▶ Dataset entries
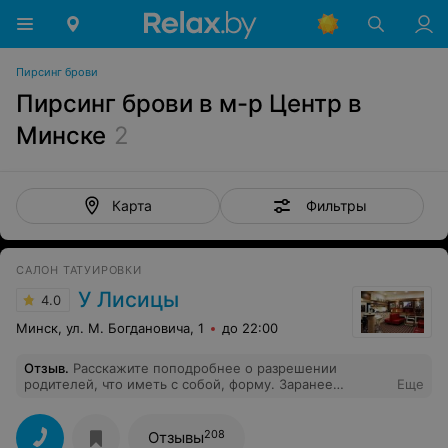
Пирсинг брови
Пирсинг брови в м-р Центр в
Минске
2
Фильтры
Карта
САЛОН ТАТУИРОВКИ
У Лисицы
4.0
Минск, ул. М. Богдановича, 1
до 22:00
Отзыв
.
Расскажите поподробнее о разрешении
родителей, что иметь с собой, форму. Заранее
Еще
благодарен.
208
Отзывы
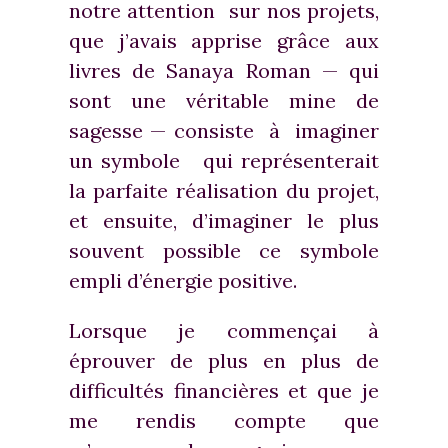
notre attention sur nos projets,
que j’avais apprise grâce aux
livres de Sanaya Roman — qui
sont une véritable mine de
sagesse — consiste à imaginer
un symbole qui représenterait
la parfaite réalisation du projet,
et ensuite, d’imaginer le plus
souvent possible ce symbole
empli d’énergie positive.
Lorsque je commençai à
éprouver de plus en plus de
difficultés financières et que je
me rendis compte que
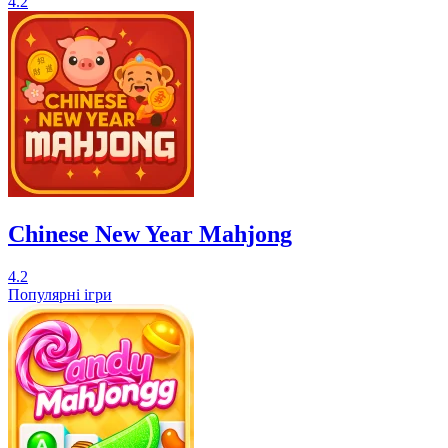
4.2
Chinese New Year Mahjong
4.2
Популярні ігри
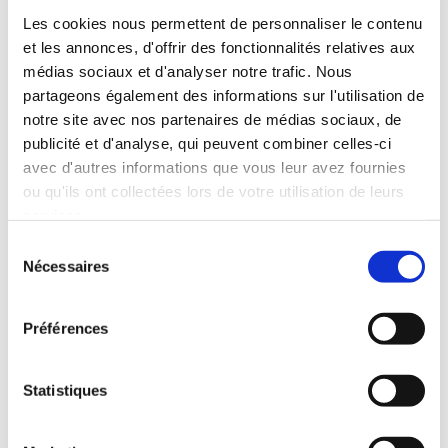
Les cookies nous permettent de personnaliser le contenu
LA CHANSON
AX
et les annonces, d'offrir des fonctionnalités relatives aux
D'APRÈS 1 DANS LES
CENDRES
médias sociaux et d'analyser notre trafic. Nous
partageons également des informations sur l'utilisation de
Post-apocalyptique
Post-apocalyptique
notre site avec nos partenaires de médias sociaux, de
9€98
18€00
publicité et d'analyse, qui peuvent combiner celles-ci
avec d'autres informations que vous leur avez fournies
ou qu'ils ont collectées lors de votre utilisation de leurs
services.
Sélection
Nécessaires
du
consentement
Préférences
Statistiques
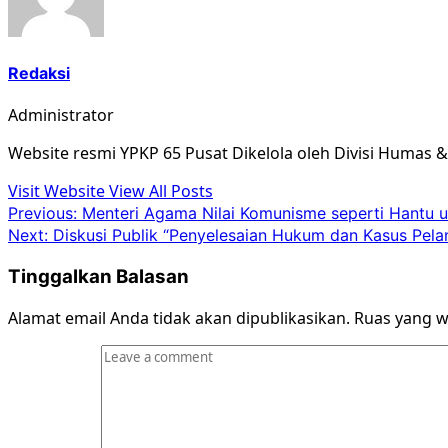
Redaksi
Administrator
Website resmi YPKP 65 Pusat Dikelola oleh Divisi Humas 
Visit Website
View All Posts
Post
Previous:
Menteri Agama Nilai Komunisme seperti Hantu 
Next:
Diskusi Publik “Penyelesaian Hukum dan Kasus Pel
navigation
Tinggalkan Balasan
Alamat email Anda tidak akan dipublikasikan.
Ruas yang w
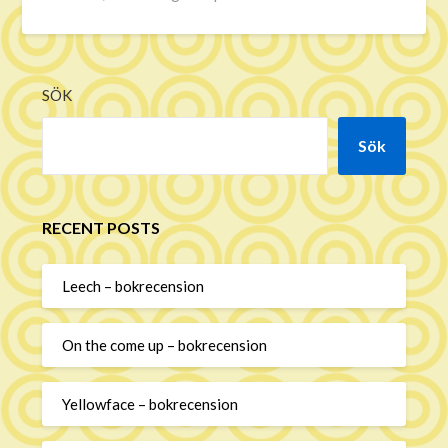
SÖK
Sök
RECENT POSTS
Leech – bokrecension
On the come up – bokrecension
Yellowface – bokrecension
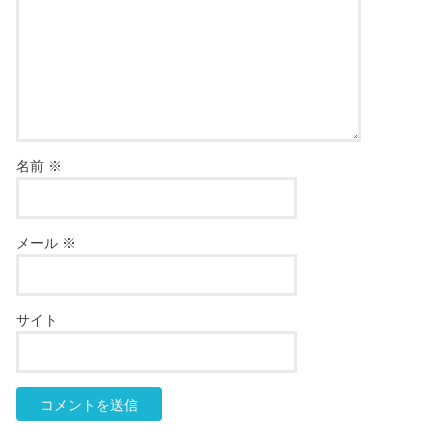
名前
※
メール
※
サイト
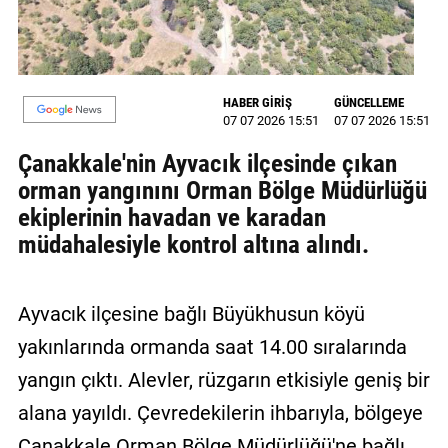
MAGAZİN
GALERİ
HABER GİRİŞ
GÜNCELLEME
07 07 2026 15:51
07 07 2026 15:51
VİDEO
Çanakkale'nin Ayvacık ilçesinde çıkan
YAZARLAR
orman yangınını Orman Bölge Müdürlüğü
BİZE
ekiplerinin havadan ve karadan
ULAŞIN
müdahalesiyle kontrol altına alındı.
Künye
Ayvacık ilçesine bağlı Büyükhusun köyü
İletişim
yakınlarında ormanda saat 14.00 sıralarında
Gizlilik
yangın çıktı. Alevler, rüzgarın etkisiyle geniş bir
Politikası
alana yayıldı. Çevredekilerin ihbarıyla, bölgeye
Çanakkale Orman Bölge Müdürlüğü'ne bağlı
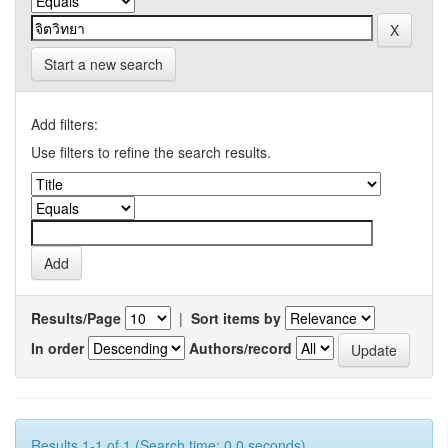
Start a new search
Add filters:
Use filters to refine the search results.
Results/Page
|
Sort items by
In order
Authors/record
Results 1-1 of 1 (Search time: 0.0 seconds).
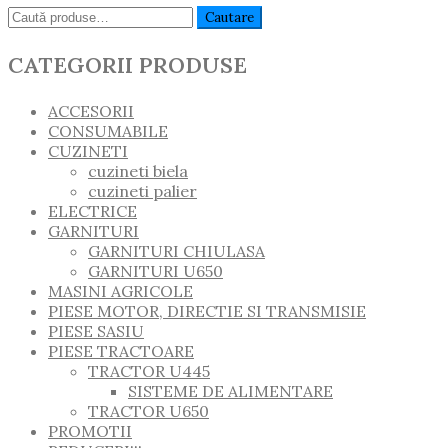
Caută:
Cautare
CATEGORII PRODUSE
ACCESORII
CONSUMABILE
CUZINETI
cuzineti biela
cuzineti palier
ELECTRICE
GARNITURI
GARNITURI CHIULASA
GARNITURI U650
MASINI AGRICOLE
PIESE MOTOR, DIRECTIE SI TRANSMISIE
PIESE SASIU
PIESE TRACTOARE
TRACTOR U445
SISTEME DE ALIMENTARE
TRACTOR U650
PROMOTII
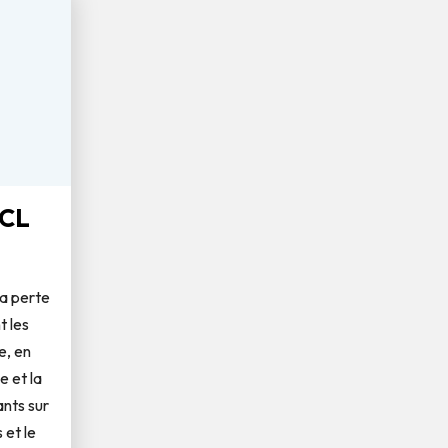
CL
a perte
 les
e, en
 et la
ants sur
 et le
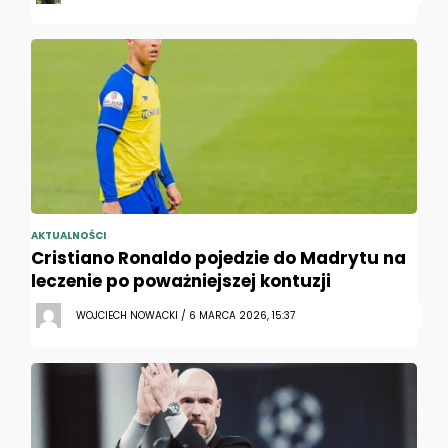
AKTUALNOŚCI
Cristiano Ronaldo pojedzie do Madrytu na
leczenie po poważniejszej kontuzji
WOJCIECH NOWACKI / 6 MARCA 2026, 15:37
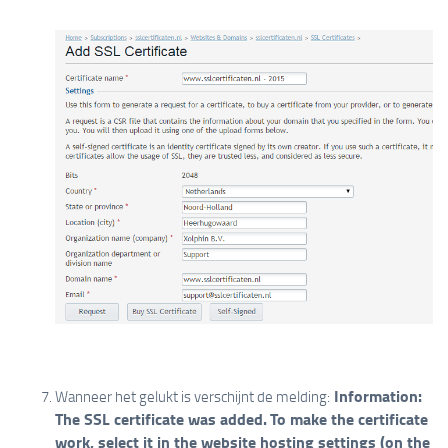
Information:
Wanneer het gelukt is verschijnt de melding:
The SSL certificate was added.
To make the certificate
work, select it in the website hosting settings (on the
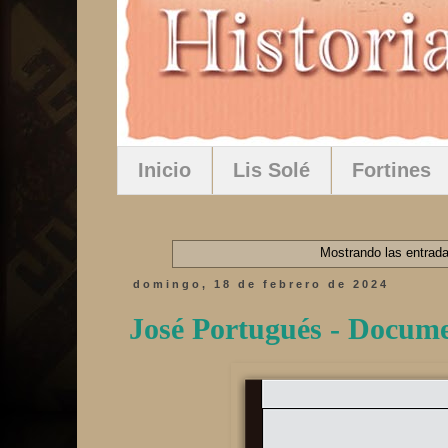
Inicio
Lis Solé
Fortines
Mostrando las entrada
domingo, 18 de febrero de 2024
José Portugués - Docum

▶ ACTION ITEM
Can you turn the material from the line with "notre attention sur" up to and including the line with "et ensuite, d’imaginer le plus" into a Markdown table with the columns Row and Line, leaving out any blank lines?

▶ TASK RESPONSE
| Row | Line |
|---|---|
| 1 | notre attention sur nos projets, |
| 2 | que j’avais apprise grâce aux |
| 3 | livres de Sanaya Roman — qui |
| 4 | sont une véritable mine de |
| 5 | sagesse — consiste à imaginer |
| 6 | un symbole qui représenterait |
| 7 | la parfaite réalisation du projet, |
| 8 | et ensuite, d’imaginer le plus |